Ein großer Punkt ist das Argument, das wir Menschen keine Arbeit mehr besitzen werden, da die KI unsere Arbeit schneller und effizienter machen wird. Das Argument scheint allerdings überholt zu sein denn ähnlich wie zur Zeit der industriellen Revolution werden natürlich gewisse Arbeitsprozesse wegfallen aber dafür werden auch neue wieder entstehen. Als die ersten Autos vom Band liefen, waren die Produzenten von Pferdekutschen mit Sicherheit unter Druck und ein ganzer Industriezweig fiel weg. War die Erfindung des Automobils aber damit eine schlechte Erfindung? Wohl kaum. KI sollte nicht als ein Ersatz von menschlicher Arbeit gesehen werden, sondern als eine Erleichterung für Menschen. Stupide, langweilige oder gefährliche Arbeit soll in Zukunft von KI übernommen werden, sodass wir Menschen mehr Zeit für die kreative Arbeit haben.

2.„Übernimmt KI irgendwann die Kontrolle über uns Menschen?“

Das ist ebenfalls, wie der erste Punkt, ein sehr pessimistischer Gedanke über KI. Es gibt KI in bestimmten Bereichen: die Software, die den Go-Weltmeister besiegt hat, ist sehr gut im GO spielen; es kann aber nicht Schach spielen. In einem der Workshops auf der Social Media Week stellte ein Unternehmen ein Redaktionssystem vor, dass Fußball Berichte automatisch generiert. Diese Software ist mit genügend Daten ausgestattet sehr gut um Erstellen von Fußball Berichten, aber eine Reportage oder ein Porträt bekommt die Software noch nicht hin. Dinge wie Kreativität, Werte oder Gefühle machen uns Menschen einzigartig und keine KI kann diese nachmachen. Deshalb ist die Vorstellung einer KI, die uns Menschen kontrolliert zu weit hergeholt.

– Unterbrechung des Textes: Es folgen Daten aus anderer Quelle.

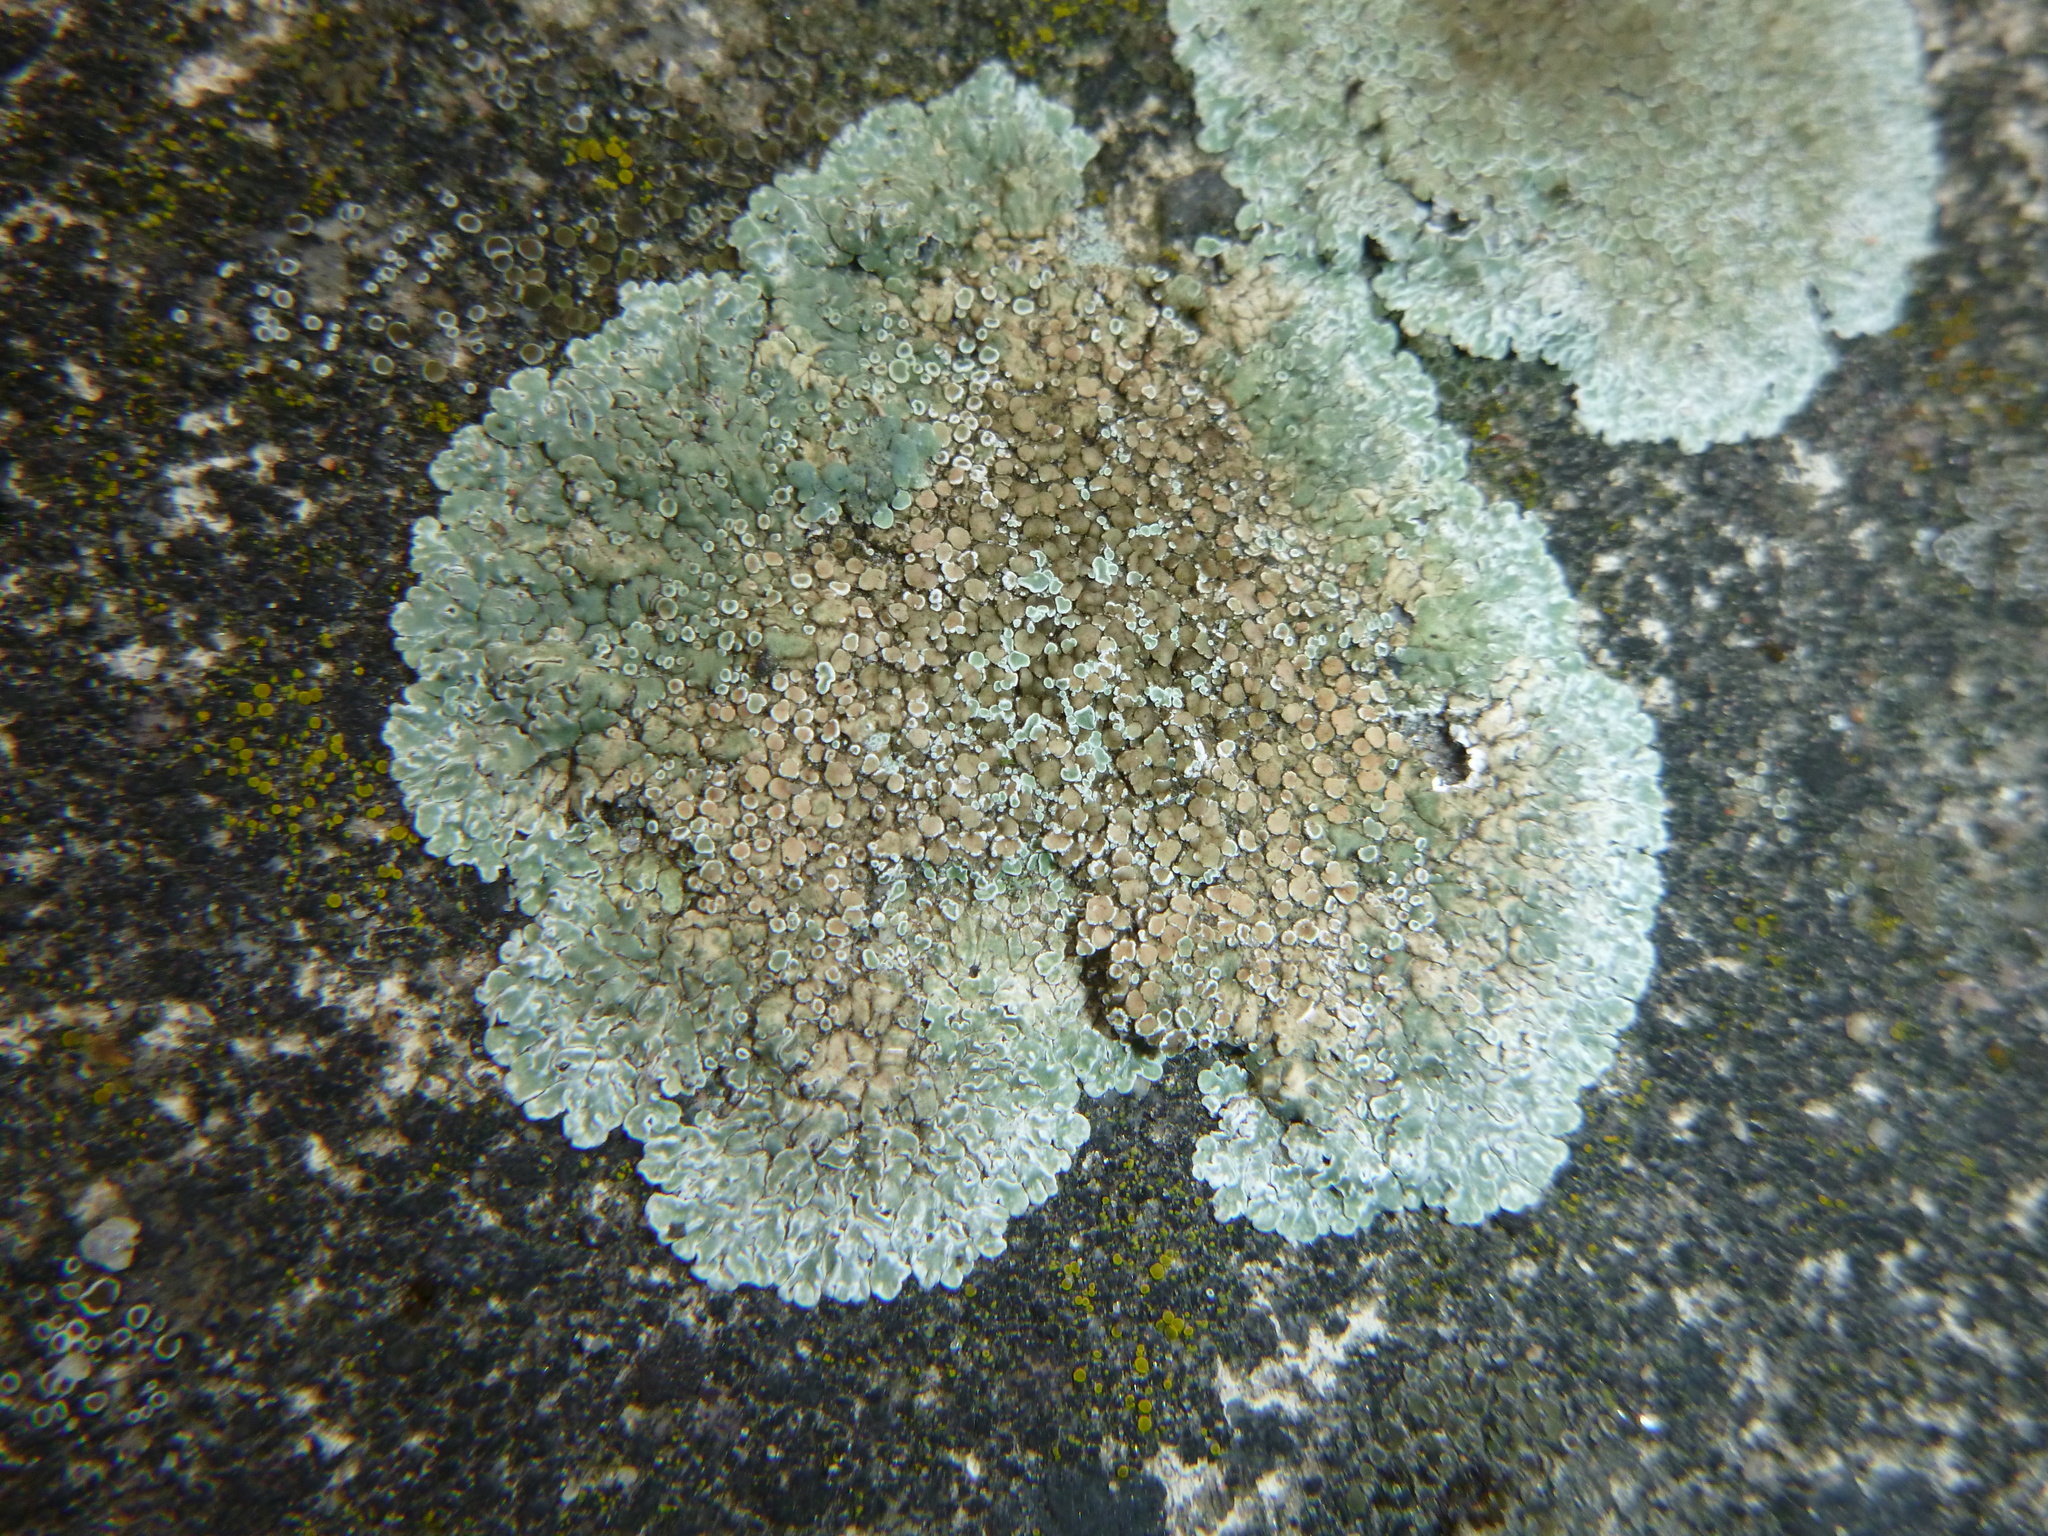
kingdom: Fungi
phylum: Ascomycota
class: Lecanoromycetes
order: Lecanorales
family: Lecanoraceae
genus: Protoparmeliopsis
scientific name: Protoparmeliopsis muralis
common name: Stonewall rim lichen
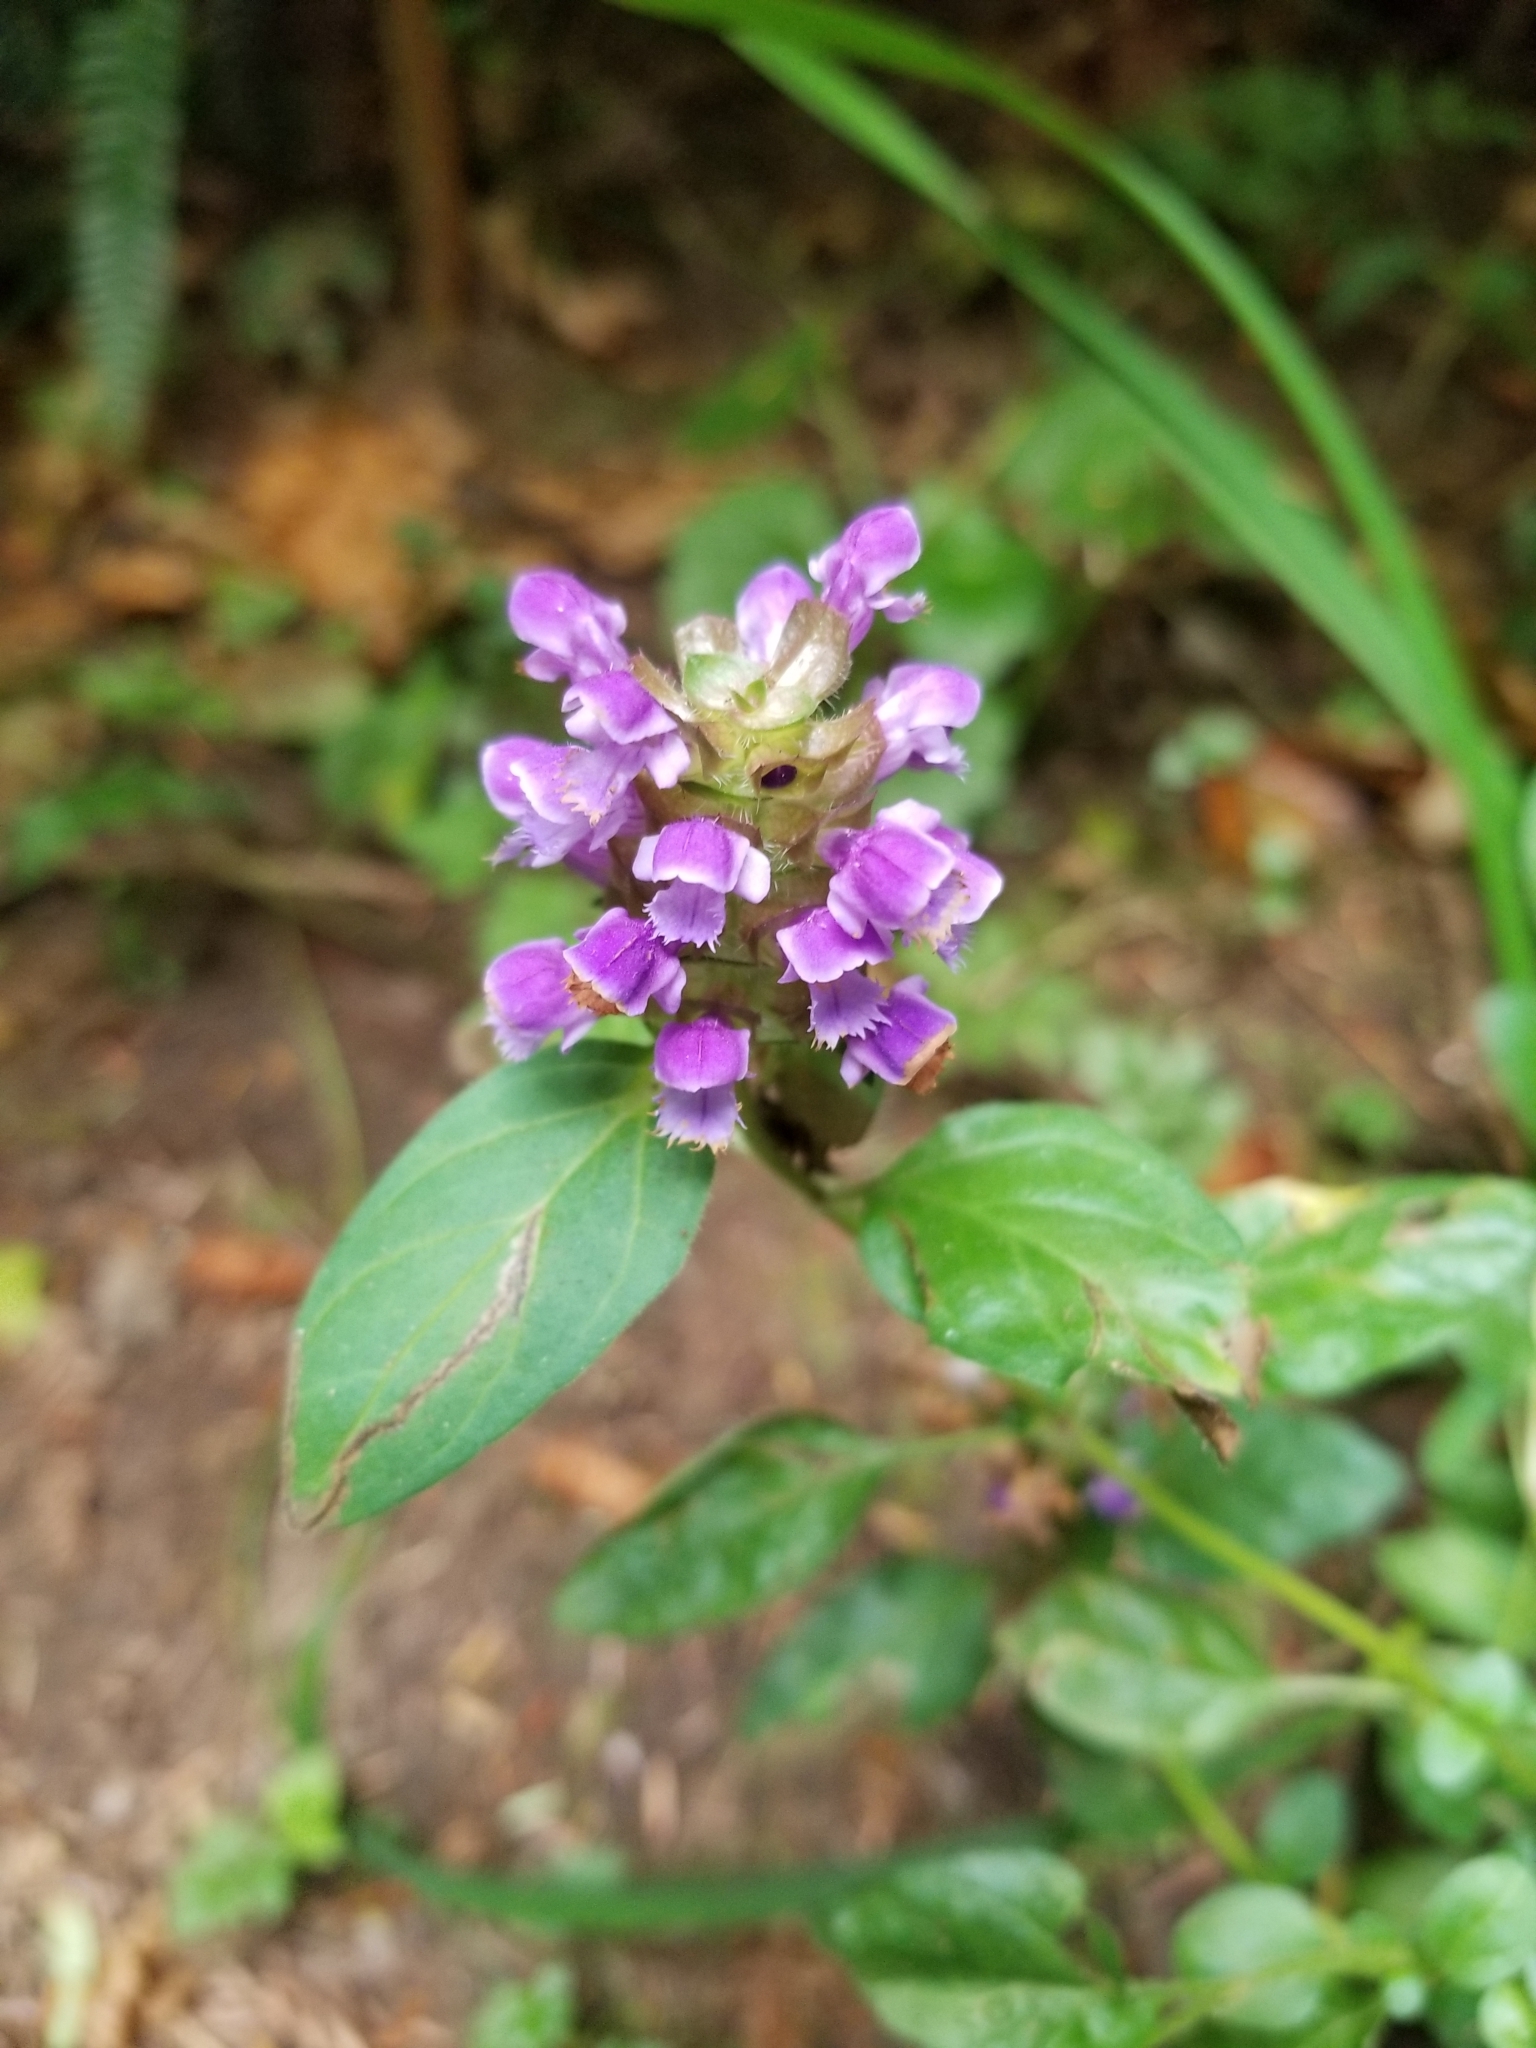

3.Unschlagbares Team aus künstlicher und natürlicher Intelligenz

Andre Kiehne, der Geschäftsleiter von Microsoft Deutschland, hat es in seinem Vortrag „Künstliche Intelligenz ist das, was du daraus machst“ bei der Social Media Week auf den Punkt gebracht. Künstliche und natürliche Intelligenz sollten seiner Meinung nach zusammenarbeiten, denn in Kombination wären sie „ein unschlagbares Team“. Der Fokus liegt dabei bei der unterstützenden Wirkung von KI. Für alle Berufszweige hindurch kann KI eine Unterstützung und Hilfe sein. Was wir allerdings dafür tun müssen, ist uns mit dem Thema auseinanderzusetzen. Es geht darum ethische Grundsätze im Umgang zwischen KI und Menschen zu definieren und eine Diskussion in Politik und Wirtschaft einzuleiten.